* WRITTEN TASK
In the listing below, find the line containing "hfov_deg: 55.3" and the line containing "focal_mm: 4.12". Repeat exactly those two lines and every line between them, nothing more.
***** MATERIAL PROVIDED
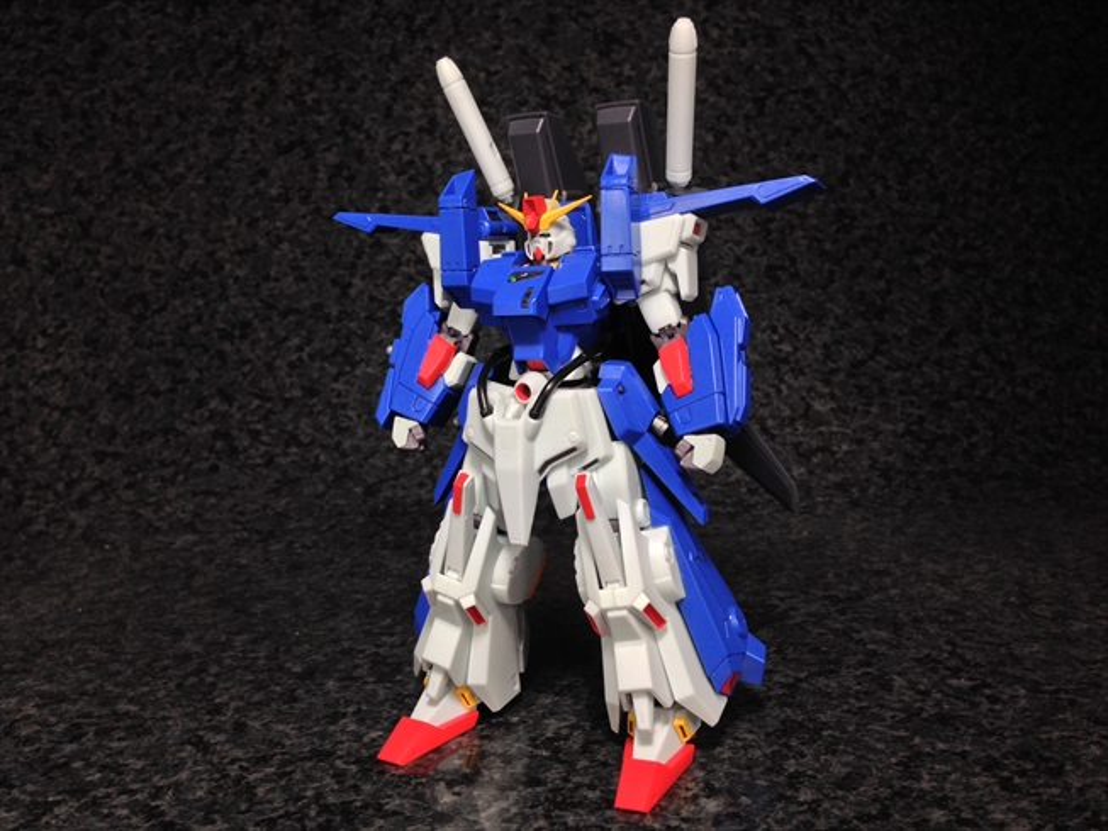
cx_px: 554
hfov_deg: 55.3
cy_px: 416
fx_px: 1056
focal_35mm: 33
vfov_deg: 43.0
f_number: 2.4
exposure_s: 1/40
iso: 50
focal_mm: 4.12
**********
***** MATERIAL PROVIDED
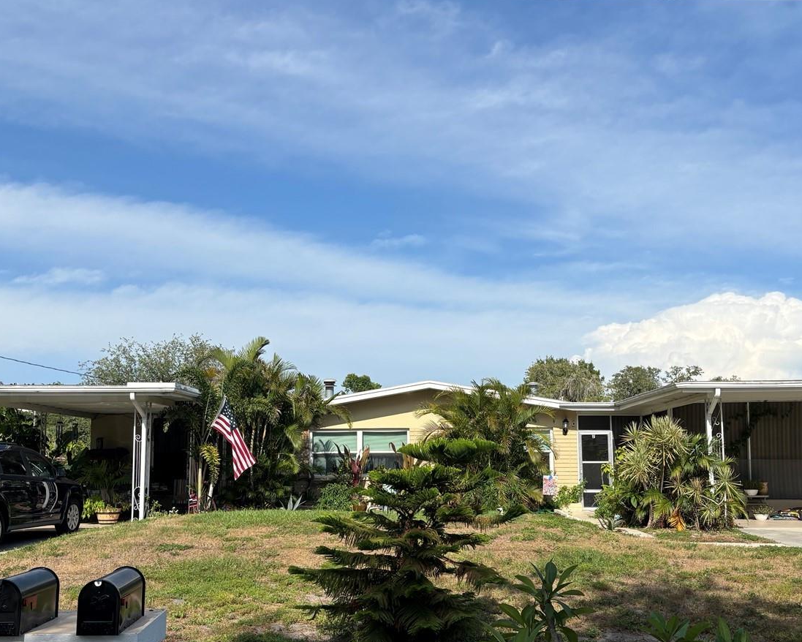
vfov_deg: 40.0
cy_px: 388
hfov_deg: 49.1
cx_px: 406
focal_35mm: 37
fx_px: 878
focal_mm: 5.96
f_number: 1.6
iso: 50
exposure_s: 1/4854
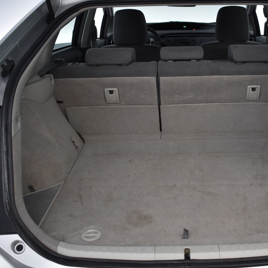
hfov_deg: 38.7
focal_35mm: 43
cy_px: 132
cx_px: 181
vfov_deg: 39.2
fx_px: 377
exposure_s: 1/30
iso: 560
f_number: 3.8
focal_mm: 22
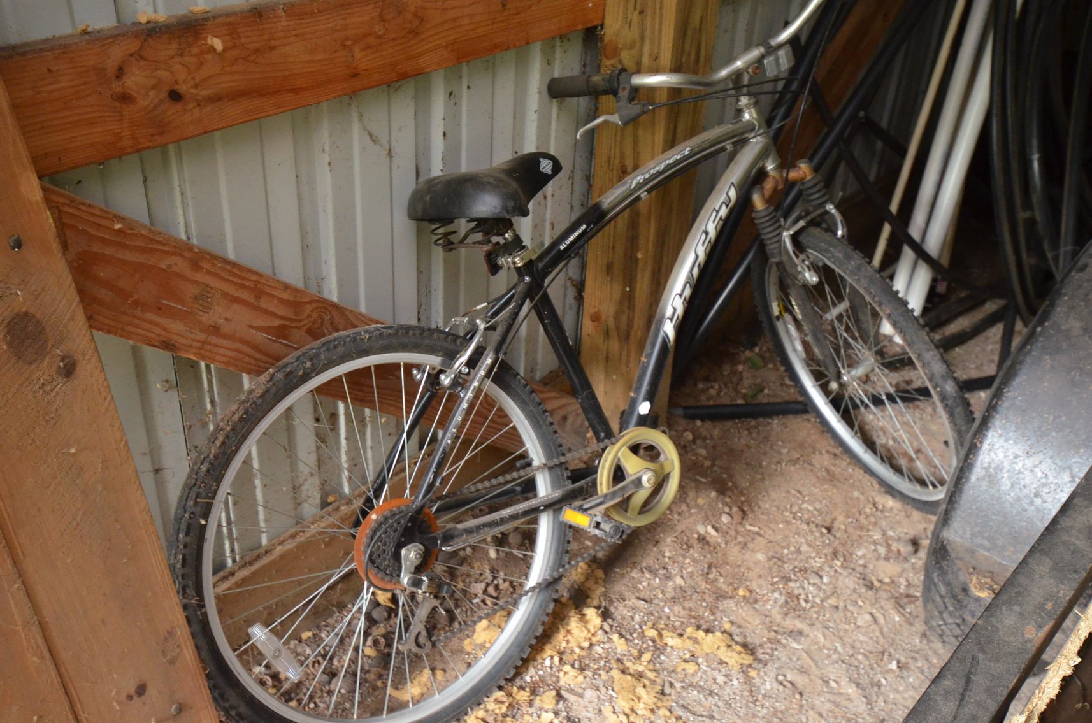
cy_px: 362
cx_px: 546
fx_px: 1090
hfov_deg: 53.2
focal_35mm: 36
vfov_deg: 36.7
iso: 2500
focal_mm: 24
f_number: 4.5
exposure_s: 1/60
**********
***** MATERIAL PROVIDED
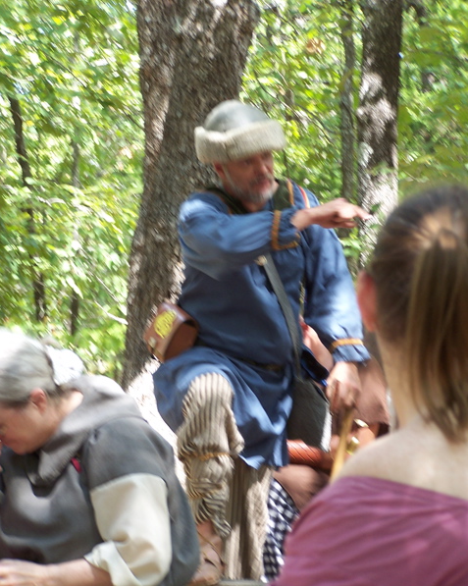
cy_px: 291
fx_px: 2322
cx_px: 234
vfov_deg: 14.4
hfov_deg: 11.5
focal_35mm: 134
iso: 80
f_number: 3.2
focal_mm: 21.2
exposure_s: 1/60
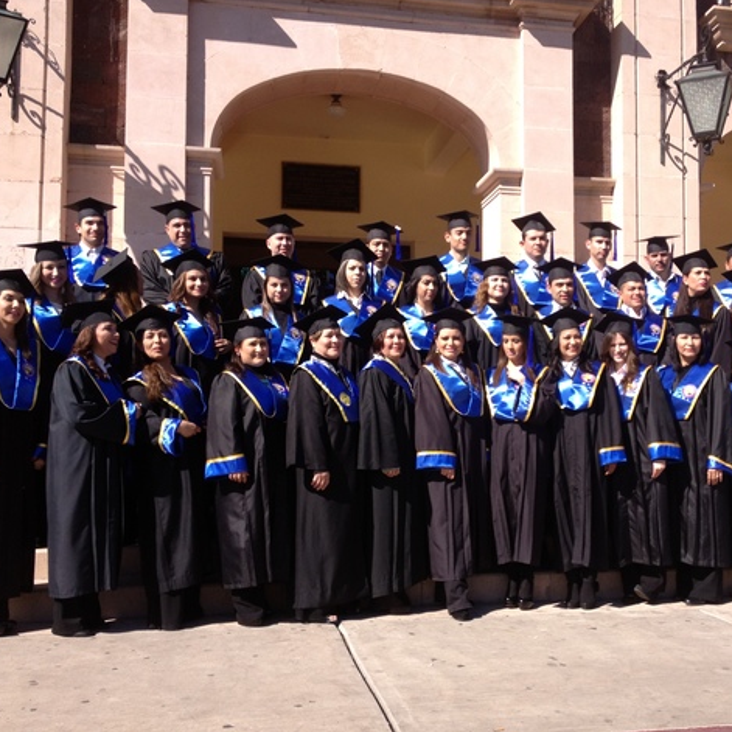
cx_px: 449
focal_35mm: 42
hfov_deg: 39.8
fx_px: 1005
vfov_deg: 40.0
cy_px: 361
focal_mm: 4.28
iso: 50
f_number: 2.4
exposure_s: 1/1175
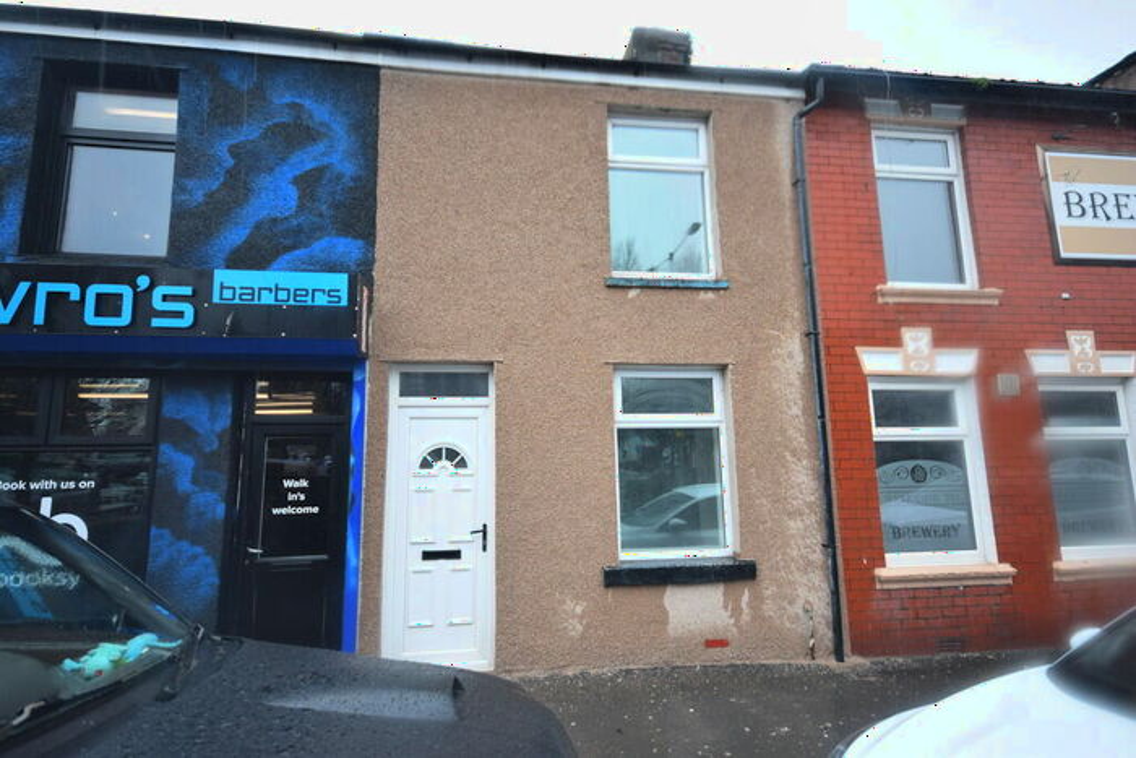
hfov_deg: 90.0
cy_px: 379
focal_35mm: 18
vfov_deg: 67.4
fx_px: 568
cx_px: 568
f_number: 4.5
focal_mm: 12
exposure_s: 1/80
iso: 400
**********
* ANSWER SPACE
hfov_deg: 55.3
cy_px: 416
fx_px: 1056
focal_35mm: 33
vfov_deg: 43.0
f_number: 2.4
exposure_s: 1/40
iso: 50
focal_mm: 4.12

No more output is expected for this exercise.